If you need a hires map, please follow this link -> ibb.co/pwGbY3C
Regards !
it so detailed that I can see the river in France fluctuates in size
Nice work! Really interesting.
Thank you very much! It was so exciting to see Europe changing its shape so much in such short (in comparison with the age of Earth) period of time. As a person from Saint-Petersburg, I was amused by the fact that the location of this city was under the sea level while Argos had already existed for centuries.
Black Sea becomes black that is dead, salted. While Baltic Sea becomes white sea, human friendly. Obviously once can expect a migration being caused by this. It would be great to see the extend of plants spread to north which indicates spread of animals and consequently humans. Then you have the Caspian Sea shrinking since 2700y ago, first creating large green plains and 1000 years ago shrinking back and recovered by water.
Why does the Netherlands lose so much land at the end? I thought they were reclaiming it
Artificial polders are not taken in account in this video, only land elevation.
Netherlands is downlifting because of post-glacial isostatic adjustment (beneath the former ice sheet : post glacial uplift; around the ice-sheet : post-glacial downlift)
@@Kaldisti that's correct. It is even noticeable during a human live time. We see going down.
I can see how Poland was slowly building its HEL
(the peninsula on the top)
it isnt
What surprised me most at the end was how recently the Netherlands was all dry land.
Only in the last 800 years or so did the sea flood the country. Even 500 years ago much of it was dry land.
The famous Dutch Dykes would not have been needed just a few hundred years ago because sea level was slightly lower. Shows,too,how shallow the sea around the Netherlands is still.
Off subject, but I love that this channel uses WoW music: great channel!
Very nice animation of post glacial europe.
My two birbs fell afsleep to the music. 🤗
The Adriatic plane is where my ancestors lived. It was a refugium with temperate climate, tucked in there between mountains with the small Adriatic sea bringing warmt from the south.
I love how I know that this is a continuous process and we're just at a random snapshot, and yet it really feels like "Oh yeah, all this has led up to things moving in the direction of how they're "supposed to be", which is how it is right now"

^^^^

**Required actions:**
1. Please answer these from the comment thread:
(a) What does one reply say the video leaves out when showing land in the Netherlands?
(b) What amused the commenter from Saint-Petersburg?
(c) Since how many years ago does one commenter say the Caspian Sea has been shrinking?
2. Retype the comment thread from the words "Netherlands is downlifting" through the words "all dry land.".
The items below come from a separate source.

**Stored rows:**
^^^^

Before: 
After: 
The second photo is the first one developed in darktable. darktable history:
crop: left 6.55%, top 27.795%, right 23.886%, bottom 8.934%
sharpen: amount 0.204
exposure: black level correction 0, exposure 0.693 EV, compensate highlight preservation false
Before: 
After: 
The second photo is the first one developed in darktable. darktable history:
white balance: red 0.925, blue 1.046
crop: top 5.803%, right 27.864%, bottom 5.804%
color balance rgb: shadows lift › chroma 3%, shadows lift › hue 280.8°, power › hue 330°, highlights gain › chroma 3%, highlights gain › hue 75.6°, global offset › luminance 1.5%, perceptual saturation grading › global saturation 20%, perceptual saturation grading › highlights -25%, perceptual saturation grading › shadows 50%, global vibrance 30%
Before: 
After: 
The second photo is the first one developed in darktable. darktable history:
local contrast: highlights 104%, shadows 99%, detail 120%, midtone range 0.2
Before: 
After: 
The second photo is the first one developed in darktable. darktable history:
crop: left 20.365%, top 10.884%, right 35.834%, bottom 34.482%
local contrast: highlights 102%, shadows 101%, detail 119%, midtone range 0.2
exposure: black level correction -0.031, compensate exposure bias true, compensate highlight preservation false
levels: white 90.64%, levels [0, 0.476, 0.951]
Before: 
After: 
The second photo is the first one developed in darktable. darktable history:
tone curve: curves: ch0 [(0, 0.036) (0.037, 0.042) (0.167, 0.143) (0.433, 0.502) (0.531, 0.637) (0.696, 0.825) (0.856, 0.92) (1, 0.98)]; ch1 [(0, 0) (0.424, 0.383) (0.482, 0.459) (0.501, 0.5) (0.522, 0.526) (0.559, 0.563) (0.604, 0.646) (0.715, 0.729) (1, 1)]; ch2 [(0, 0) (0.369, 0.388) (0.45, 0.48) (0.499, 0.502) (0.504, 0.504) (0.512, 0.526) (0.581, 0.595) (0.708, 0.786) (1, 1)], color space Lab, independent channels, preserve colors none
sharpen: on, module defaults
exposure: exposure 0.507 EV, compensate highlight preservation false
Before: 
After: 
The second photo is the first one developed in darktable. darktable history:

^^^^

**Responses:**
1.
(a) Artificial polders; the video shows only land elevation.
(b) That the city's location was under sea level while Argos had already existed for centuries.
(c) Since 2700 years ago.

2.
Netherlands is downlifting because of post-glacial isostatic adjustment (beneath the former ice sheet : post glacial uplift; around the ice-sheet : post-glacial downlift)
@@Kaldisti that's correct. It is even noticeable during a human live time. We see going down.
I can see how Poland was slowly building its HEL
(the peninsula on the top)
it isnt
What surprised me most at the end was how recently the Netherlands was all dry land.